If your mutual information is small, it means that the two views have really little common information or this information is really hard to access.

From my personal experience estimators that express mutual information as a dot product of features ("separable" like info NCE) are faster but less powerful when compared to the ones that make use of a single network that takes both representations as an input (as InfoMAX and the current implementation in this repository). Increasing the depth of the estimator could help at the cost of a longer training procedure. For more information regarding which estimator to use I recommend: https://arxiv.org/abs/1905.06922

What could also help is to use BatchNorm or other norms, more layers, and a larger representation size for the encoder architectures. In case your views have different marginal distribution, make sure you have two distinct encoder architectures or only limited weight sharing.

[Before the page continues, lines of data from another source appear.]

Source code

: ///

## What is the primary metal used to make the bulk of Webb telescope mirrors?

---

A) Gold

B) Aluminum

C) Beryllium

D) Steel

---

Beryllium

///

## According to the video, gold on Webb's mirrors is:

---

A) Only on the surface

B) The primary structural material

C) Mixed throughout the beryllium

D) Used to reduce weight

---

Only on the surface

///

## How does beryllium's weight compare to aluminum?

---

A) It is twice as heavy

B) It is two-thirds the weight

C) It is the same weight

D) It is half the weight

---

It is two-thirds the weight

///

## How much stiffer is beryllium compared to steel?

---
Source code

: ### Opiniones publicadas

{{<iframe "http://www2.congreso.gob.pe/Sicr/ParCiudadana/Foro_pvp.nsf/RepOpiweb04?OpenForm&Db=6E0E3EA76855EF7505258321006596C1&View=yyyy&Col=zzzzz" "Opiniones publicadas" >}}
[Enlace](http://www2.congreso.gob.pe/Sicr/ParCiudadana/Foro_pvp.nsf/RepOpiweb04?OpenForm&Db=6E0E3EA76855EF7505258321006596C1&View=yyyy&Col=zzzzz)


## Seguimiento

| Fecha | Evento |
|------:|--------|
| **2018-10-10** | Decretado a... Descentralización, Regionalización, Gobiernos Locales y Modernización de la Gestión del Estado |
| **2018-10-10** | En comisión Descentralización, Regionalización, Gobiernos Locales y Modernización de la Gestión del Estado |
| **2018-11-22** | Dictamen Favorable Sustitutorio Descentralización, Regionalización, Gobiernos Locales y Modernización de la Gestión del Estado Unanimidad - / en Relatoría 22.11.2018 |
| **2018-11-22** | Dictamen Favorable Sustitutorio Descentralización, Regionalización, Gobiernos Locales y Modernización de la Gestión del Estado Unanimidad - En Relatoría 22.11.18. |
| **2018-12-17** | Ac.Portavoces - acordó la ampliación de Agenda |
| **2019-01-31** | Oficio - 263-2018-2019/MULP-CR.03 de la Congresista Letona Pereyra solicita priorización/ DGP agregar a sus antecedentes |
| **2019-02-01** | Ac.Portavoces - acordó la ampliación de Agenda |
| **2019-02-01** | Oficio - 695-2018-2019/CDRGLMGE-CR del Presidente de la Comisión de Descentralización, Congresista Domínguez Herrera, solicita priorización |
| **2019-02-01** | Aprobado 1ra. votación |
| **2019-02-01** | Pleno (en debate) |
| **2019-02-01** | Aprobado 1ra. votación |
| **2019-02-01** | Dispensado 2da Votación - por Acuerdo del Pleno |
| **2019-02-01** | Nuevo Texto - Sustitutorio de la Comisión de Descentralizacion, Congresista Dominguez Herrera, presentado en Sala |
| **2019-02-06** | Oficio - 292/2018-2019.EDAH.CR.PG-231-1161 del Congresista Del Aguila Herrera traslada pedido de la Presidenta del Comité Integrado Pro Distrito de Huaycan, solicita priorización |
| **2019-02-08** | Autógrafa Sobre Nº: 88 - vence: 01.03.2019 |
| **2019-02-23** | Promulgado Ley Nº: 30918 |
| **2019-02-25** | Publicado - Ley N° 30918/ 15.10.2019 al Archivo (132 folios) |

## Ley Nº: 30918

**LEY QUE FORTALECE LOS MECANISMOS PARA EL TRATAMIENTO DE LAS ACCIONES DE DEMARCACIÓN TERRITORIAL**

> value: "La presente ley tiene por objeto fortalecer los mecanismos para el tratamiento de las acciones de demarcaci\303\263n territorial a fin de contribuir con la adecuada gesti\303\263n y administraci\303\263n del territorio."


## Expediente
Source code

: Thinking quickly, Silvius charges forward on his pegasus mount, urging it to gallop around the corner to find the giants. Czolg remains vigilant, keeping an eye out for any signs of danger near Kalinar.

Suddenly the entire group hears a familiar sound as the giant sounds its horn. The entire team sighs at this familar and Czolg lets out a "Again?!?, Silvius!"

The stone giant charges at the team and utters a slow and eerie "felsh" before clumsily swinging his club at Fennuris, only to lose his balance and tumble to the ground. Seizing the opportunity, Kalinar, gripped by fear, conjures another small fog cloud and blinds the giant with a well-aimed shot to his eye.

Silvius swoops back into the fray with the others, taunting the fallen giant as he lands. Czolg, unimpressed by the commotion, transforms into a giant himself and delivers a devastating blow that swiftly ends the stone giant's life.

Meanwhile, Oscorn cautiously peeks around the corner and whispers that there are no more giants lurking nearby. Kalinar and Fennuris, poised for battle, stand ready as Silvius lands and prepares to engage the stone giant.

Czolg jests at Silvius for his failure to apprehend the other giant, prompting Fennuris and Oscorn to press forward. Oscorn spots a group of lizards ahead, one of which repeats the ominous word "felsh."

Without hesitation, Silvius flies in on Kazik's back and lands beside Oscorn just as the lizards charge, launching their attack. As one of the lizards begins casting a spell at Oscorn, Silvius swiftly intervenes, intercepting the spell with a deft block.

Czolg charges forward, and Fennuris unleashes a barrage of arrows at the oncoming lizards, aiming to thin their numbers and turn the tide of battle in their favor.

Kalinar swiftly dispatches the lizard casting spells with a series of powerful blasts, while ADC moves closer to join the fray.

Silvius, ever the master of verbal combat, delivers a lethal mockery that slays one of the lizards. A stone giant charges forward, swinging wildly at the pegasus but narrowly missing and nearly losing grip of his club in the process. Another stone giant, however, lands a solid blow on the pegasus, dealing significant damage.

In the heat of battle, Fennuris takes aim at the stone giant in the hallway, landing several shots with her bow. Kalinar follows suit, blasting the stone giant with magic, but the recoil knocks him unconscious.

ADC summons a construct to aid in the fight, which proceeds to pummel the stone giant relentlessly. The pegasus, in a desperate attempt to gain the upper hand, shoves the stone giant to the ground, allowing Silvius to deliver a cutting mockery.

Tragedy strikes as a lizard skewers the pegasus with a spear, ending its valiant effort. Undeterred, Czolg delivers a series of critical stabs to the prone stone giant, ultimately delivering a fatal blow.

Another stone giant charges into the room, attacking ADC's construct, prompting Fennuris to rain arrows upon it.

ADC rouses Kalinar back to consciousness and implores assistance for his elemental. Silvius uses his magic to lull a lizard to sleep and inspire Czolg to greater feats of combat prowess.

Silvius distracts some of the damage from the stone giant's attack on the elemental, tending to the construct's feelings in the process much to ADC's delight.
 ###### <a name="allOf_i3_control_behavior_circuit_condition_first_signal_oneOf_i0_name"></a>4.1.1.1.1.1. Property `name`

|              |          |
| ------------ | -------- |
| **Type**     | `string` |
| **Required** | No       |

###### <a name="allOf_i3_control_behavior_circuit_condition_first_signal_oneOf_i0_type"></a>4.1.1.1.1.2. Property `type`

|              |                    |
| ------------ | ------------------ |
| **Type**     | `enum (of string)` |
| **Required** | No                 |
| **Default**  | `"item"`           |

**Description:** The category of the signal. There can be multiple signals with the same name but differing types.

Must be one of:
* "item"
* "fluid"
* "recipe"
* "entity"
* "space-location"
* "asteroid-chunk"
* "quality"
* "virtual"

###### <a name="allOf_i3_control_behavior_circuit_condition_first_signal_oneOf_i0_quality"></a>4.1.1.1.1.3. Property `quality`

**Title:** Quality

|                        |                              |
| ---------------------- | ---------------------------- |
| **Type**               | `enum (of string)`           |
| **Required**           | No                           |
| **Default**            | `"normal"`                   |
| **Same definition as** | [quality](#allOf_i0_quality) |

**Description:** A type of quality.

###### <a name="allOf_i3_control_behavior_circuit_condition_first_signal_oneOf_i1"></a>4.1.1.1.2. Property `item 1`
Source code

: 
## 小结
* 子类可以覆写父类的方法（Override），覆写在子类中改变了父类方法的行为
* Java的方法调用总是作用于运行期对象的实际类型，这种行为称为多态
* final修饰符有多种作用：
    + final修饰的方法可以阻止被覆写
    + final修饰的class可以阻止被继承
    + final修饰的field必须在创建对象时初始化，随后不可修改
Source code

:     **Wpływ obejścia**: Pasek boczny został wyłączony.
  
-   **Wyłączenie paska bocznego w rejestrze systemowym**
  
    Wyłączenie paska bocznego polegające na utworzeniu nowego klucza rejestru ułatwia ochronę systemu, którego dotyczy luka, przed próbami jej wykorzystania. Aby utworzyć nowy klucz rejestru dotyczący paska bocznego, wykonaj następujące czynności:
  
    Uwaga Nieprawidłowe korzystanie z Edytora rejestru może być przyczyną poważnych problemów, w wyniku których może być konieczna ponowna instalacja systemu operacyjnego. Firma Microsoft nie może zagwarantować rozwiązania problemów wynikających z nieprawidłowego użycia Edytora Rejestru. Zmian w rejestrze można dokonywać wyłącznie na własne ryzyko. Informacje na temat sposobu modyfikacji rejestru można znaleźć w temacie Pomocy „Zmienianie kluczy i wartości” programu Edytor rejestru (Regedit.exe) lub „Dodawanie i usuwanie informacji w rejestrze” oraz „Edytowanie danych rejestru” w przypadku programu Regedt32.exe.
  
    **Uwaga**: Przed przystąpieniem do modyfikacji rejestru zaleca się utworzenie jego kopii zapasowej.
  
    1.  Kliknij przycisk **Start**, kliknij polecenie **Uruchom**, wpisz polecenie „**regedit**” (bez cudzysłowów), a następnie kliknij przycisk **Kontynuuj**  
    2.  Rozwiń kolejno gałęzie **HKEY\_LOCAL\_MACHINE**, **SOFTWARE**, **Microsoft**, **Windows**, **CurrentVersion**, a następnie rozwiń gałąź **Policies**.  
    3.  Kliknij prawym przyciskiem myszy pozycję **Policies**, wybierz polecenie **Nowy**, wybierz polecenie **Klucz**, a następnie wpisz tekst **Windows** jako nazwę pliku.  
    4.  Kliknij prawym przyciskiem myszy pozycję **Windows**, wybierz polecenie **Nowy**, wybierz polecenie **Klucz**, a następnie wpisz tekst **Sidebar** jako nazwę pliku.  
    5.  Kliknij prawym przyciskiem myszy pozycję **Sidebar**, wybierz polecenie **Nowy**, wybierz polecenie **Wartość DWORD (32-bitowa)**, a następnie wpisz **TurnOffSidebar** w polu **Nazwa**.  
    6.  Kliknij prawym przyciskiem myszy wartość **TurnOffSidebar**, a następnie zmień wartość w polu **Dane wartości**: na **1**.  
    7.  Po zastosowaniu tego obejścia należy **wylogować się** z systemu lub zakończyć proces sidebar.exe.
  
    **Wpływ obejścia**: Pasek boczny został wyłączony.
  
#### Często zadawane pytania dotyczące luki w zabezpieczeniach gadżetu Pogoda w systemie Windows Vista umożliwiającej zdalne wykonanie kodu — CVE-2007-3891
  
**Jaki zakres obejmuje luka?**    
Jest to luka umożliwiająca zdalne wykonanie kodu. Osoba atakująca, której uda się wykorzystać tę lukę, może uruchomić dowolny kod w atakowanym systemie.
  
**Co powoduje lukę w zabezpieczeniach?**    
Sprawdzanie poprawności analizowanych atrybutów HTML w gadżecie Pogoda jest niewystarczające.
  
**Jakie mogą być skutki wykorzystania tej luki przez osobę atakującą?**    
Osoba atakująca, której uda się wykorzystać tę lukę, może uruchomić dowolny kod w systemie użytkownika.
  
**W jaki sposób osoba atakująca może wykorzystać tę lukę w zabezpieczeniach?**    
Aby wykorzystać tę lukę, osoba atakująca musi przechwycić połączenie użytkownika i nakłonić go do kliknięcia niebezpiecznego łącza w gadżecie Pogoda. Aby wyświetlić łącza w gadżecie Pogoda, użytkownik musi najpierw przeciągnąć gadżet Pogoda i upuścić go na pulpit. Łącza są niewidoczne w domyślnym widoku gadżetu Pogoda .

way151 commented 3 years ago

@mfederici Hi, I followed your suggestions. I tried using a shared encoder and tuning some hyper-parameters, and the loss finally dropped! I've tried infoNCE before and it didn't work well on my dataset in my setting. What I need is to mine common information for downstream tasks in a supervised learning setting while keeping performances of both modalities not decreasing. Thank you for your patience and help.

mfederici commented 3 years ago

I am glad to hear that you could solve the issue! If you are working in supervised settings you could also add a supervised component to the loss to help extract predictive information even if this could potentially come at the cost of an increased discrepancy between the two views.